Pestilence, too, affords Lucretius a rare text for the exposure of the hollow sham of state-worship, which represented now all that survived of religion in Rome. We have seen how much of Roman religion had its origin from time to time in the necessity of exorcising pestilence: and we have seen how popular superstition revivified the ritual of popular atonement. Now the Sibylline books are consulted. Now a nail is driven into the temple of Jupiter. Now Apollo is brought to Rome, and a temple erected in his honour. Now Aesculapius comes in the form of a serpent to deliver Rome: now Hygieia. Now sacrifices are offered and feasts set out before the statues of the gods. This is the fabric that Lucretius, fired with iconoclastic zeal, would fain demolish, not as the enemy of religion, but as the ruthless enemy of religious sham.
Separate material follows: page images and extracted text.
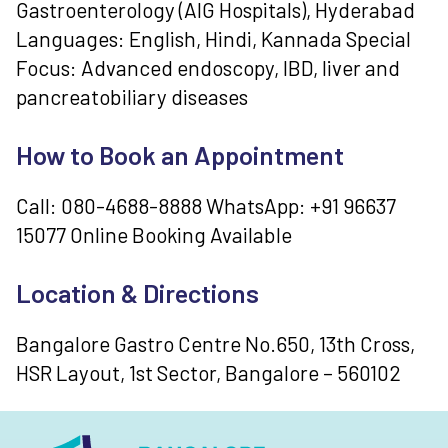
Gastroenterology (AIG Hospitals), Hyderabad
Languages: English, Hindi, Kannada Special
Focus: Advanced endoscopy, IBD, liver and
pancreatobiliary diseases
How to Book an Appointment
Call: 080-4688-8888 WhatsApp: +91 96637
15077 Online Booking Available
Location & Directions
Bangalore Gastro Centre No.650, 13th Cross,
HSR Layout, 1st Sector, Bangalore – 560102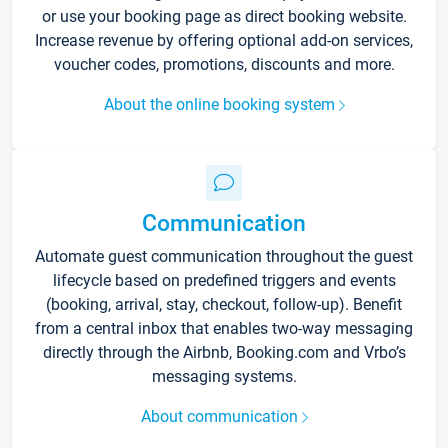
or use your booking page as direct booking website.
Increase revenue by offering optional add-on services,
voucher codes, promotions, discounts and more.
About the online booking system
Communication
Automate guest communication throughout the guest
lifecycle based on predefined triggers and events
(booking, arrival, stay, checkout, follow-up). Benefit
from a central inbox that enables two-way messaging
directly through the Airbnb, Booking.com and Vrbo’s
messaging systems.
About communication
In literary form this part of the great Lucretian poem falls far below the rest. The poem as a whole possesses a rugged grandeur of its own, but this terminal portion, while retaining all the ruggedness, has lost most of the grandeur. It gives the impression of having been merely rough cast, to await the polishing, which, owing to the premature death of the poet in 55 b.c., it never received. Fault also may be found with the literary substance, for in places he misunderstands the language of Thucydides, and misrepresents his meaning. Again, he incorporates here and there fragments of Hippocrates and fancies of his own into the record of Thucydides, as though all disease presented a single clinical facies. For example, he reproduces as cor the καρδία of Thucydides, which the latter used, as did Hippocrates, for the cardiac end of the stomach. Again, he misinterprets Thucydides with regard to the effect of the disease on the extremities. He represents στερισκόμενοι τούτων as ferro privati, whereas clearly Thucydides means that the parts sloughed off, not that they were amputated. It would seem that Lucretius was versed in the Greek language of his day, but that language was no longer the Greek of Thucydides and Plato. Nor does Lucretius scorn the full licence that Horace accords to the poet, and exigencies of metre sometimes compel him not to adhere strictly to his model: thus he transforms the critical days into the eighth and ninth. One long passage beginning

Multaque praeterea mortis tum signa dabantur

consists of various excerpts from Hippocrates turned into Latin verse. These are gathered from such diverse parts of the Hippocratic writings, as to indicate considerable acquaintance with them. The lineaments of the Hippocratic facies are reproduced in detail. The fact is that Lucretius was more anxious for the picturesqueness than for the accuracy of his description, provided always that the logical soundness of the main thesis and its didactic purpose were not compromised thereby.